● How to complete this task
Write out again only the lines between the one with "Special tikka chicken, mushrooms, chili" and the end of the records below, both ends counted, and don't include the pictures.

[Opening Data to use section]

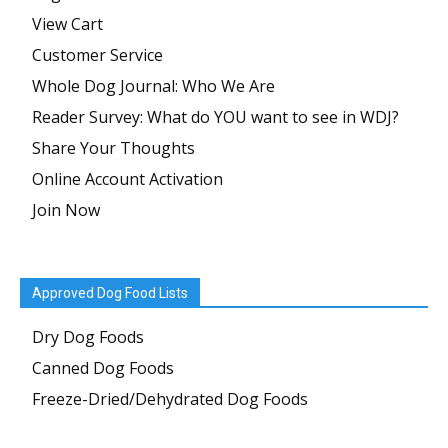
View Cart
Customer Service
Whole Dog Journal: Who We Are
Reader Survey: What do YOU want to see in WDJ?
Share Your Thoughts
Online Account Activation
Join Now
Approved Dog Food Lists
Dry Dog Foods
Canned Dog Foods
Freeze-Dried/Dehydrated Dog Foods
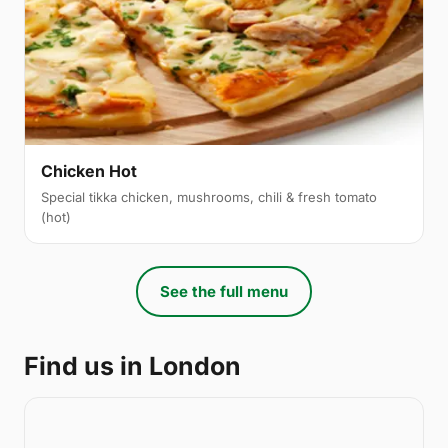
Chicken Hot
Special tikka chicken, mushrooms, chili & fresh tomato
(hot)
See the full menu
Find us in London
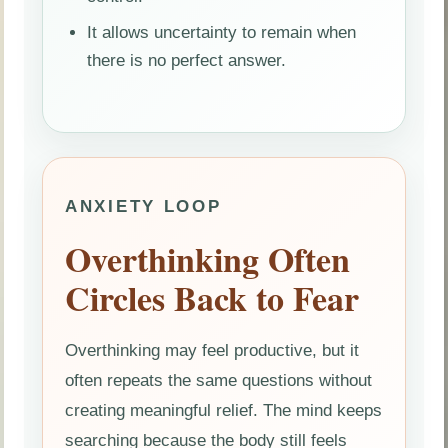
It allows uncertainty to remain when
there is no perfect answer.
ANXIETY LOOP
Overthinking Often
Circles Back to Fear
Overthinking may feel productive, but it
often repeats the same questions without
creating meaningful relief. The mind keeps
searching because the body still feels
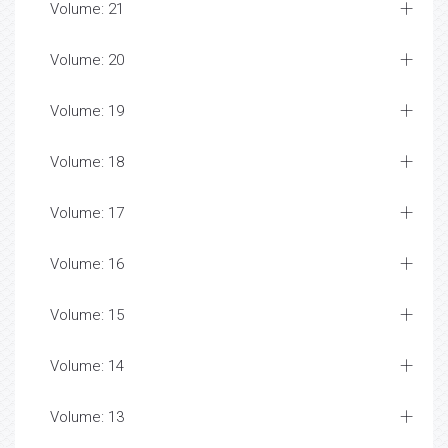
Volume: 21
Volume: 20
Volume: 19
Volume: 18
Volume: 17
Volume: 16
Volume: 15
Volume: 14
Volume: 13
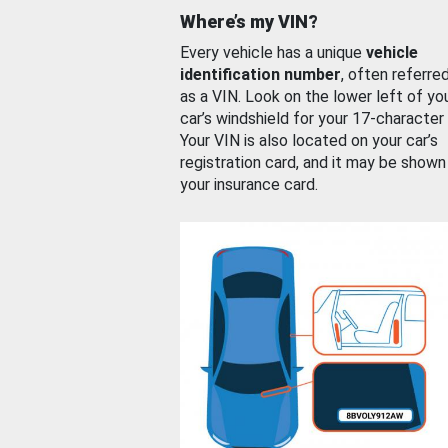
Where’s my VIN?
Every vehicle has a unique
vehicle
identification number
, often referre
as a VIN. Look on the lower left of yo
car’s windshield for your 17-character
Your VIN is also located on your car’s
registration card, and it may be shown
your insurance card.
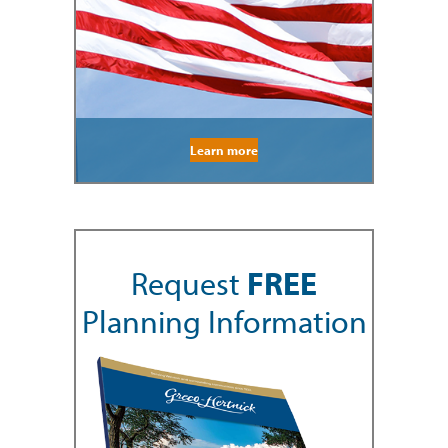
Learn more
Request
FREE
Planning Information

[Closing Data to use section]

● Result
Special tikka chicken, mushrooms, chili & fresh tomato
(hot)
See the full menu
Find us in London
It allows uncertainty to remain when
there is no perfect answer.
ANXIETY LOOP
Overthinking Often
Circles Back to Fear
Overthinking may feel productive, but it
often repeats the same questions without
creating meaningful relief. The mind keeps
searching because the body still feels
Volume: 21
Volume: 20
Volume: 19
Volume: 18
Volume: 17
Volume: 16
Volume: 15
Volume: 14
Volume: 13
Where’s my VIN?
Every vehicle has a unique
vehicle
identification number
, often referre
as a VIN. Look on the lower left of yo
car’s windshield for your 17-character
Your VIN is also located on your car’s
registration card, and it may be shown
your insurance card.
Learn more
Request
FREE
Planning Information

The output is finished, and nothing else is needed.